As soon as I’d said it, this seemed like a very bad, even self-castrating idea, but when your dying mother asks you to pledge undying devotion, what are you going to say? No? Especially since I knew that her future was the exact opposite of prosperity. What would it entail? Slow periods of deterioration broken by intermittent periods of false hope and convalescence, then recontinued degeneration, all under the weight of increasing agony and the terror of approaching death, which wasn’t sneaking up silently but was coming forward from a great distance trumpets blaring.

So why did I make this pledge? It’s not that I felt pity or was overwhelmed by emotion. It’s just that I seem to have at base a revulsion to the idea of a person being left alone to suffer and die, because I myself would hate to be left alone to suffer and die, and this revulsion is so deeply embedded within me that there was nothing fine about pledging devotion to my mother, as it constituted not a moral choice but rather a moral reflex. In short, I’m a sweetheart, but I’m cold about it.

“Are you cold?” she suddenly asked me. I said no. She pointed to the goose bumps on my arm. “Let’s get you inside,” she said, and swung her arm over my shoulder as if we were old drinking buddies going inside to rack up a game of pool. As we walked up toward the house and the prison bell rang out again across the valley, I felt that either a wall had come down between us or one had been taken away, and I couldn’t work out which it was.

***

With Terry in hospital, I spent almost every afternoon with Caroline. Not surprisingly, we talked about Terry interminably. Christ, when I think of it, there hasn’t been a time in my life when I haven’t had to talk about the bastard. It’s hard to keep loving someone, even after they’re dead, when you have to keep jabbering about them.

Whenever Caroline mentioned Terry’s name, heart molecules broke off and dissolved into my bloodstream- I could feel my emotional core getting progressively smaller. Caroline’s dilemma was this: should she be the girlfriend of a crazy gangster? Of course the drama and romance of it tickled her pink, but there was a sensible voice in Caroline’s head too, one that had the effrontery to seek her happiness, and that was the voice that was getting her down. It made her miserable. I listened without interrupting. Soon enough I was able to read between the lines; Caroline had no problem envisaging Bonnie and Clyde-style escapades, but she obviously didn’t hold out much hope for Terry’s luck. He was already behind bars and he hadn’t even been arrested yet. That didn’t sit well with her plans.

“What am I going to do?” she’d cry, pacing this way and that.

I was in a pickle. I wanted her for myself. I wanted my brother’s happiness. I wanted him safe. I wanted him free of crime and danger. But most of all I wanted her for myself.

“Why don’t you write to him and give him an ultimatum?” I said with trepidation, not really knowing whose cause I was aiding. It was the first concrete suggestion I’d made, and she pounced all over it.

“What do you mean? Tell him to choose between crime and me?”

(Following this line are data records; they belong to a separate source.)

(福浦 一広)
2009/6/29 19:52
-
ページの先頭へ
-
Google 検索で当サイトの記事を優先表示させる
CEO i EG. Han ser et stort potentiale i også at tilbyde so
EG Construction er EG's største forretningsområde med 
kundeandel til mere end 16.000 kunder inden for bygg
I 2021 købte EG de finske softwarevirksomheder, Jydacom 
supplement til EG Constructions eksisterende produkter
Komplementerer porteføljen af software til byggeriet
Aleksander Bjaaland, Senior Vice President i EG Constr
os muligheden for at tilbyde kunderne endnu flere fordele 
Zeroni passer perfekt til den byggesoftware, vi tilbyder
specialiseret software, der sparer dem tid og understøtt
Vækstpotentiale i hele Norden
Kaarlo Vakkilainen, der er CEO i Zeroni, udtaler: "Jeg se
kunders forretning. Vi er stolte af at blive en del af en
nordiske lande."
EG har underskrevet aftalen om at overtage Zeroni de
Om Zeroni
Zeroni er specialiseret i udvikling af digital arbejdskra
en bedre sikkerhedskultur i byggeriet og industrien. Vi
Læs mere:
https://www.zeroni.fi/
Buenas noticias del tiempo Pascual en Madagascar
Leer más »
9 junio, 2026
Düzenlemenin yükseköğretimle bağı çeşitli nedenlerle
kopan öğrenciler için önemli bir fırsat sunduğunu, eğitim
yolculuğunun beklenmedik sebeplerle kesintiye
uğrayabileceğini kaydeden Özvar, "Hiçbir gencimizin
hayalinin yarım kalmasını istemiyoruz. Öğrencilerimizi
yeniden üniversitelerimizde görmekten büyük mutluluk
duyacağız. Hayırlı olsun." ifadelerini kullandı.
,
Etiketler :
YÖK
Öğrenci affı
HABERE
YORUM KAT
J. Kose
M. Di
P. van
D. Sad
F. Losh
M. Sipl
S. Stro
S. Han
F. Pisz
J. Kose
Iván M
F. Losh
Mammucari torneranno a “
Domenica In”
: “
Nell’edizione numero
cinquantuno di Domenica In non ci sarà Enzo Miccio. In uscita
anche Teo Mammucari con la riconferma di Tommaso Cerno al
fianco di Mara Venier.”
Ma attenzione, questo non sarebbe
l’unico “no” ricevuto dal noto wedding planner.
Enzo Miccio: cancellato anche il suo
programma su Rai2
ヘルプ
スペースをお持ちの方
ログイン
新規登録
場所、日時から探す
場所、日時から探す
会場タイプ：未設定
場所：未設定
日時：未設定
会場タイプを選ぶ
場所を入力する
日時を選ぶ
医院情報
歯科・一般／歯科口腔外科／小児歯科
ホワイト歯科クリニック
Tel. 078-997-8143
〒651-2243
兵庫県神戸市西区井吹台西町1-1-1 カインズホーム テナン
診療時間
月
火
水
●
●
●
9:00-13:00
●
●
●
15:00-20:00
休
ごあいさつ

Love is powerful, I’ll admit, but so is addiction. I was wagering that Terry’s absurd addiction to crime was stronger than his love for her. It was a bitter, cynical wager I made with myself, a bet I had no probable way of winning.

Because I spent so much time at Caroline’s house, Lionel Potts became our family’s only ally. In an attempt to get Terry released from the institution, he made phone calls to various legal firms on our behalf, and when that failed, he arranged through an associate for the most renowned psychiatrist in Sydney to go have a chat with Terry. That’s the psychiatrists’ version of doing a quote: they turn up in casual pants and chat like old friends. This psychiatrist, a middle-aged man with a floppy, worn-out face, even made his way to our house to pass on his findings. We all drank tea in the living room as he told us what he’d found under Terry’s hood.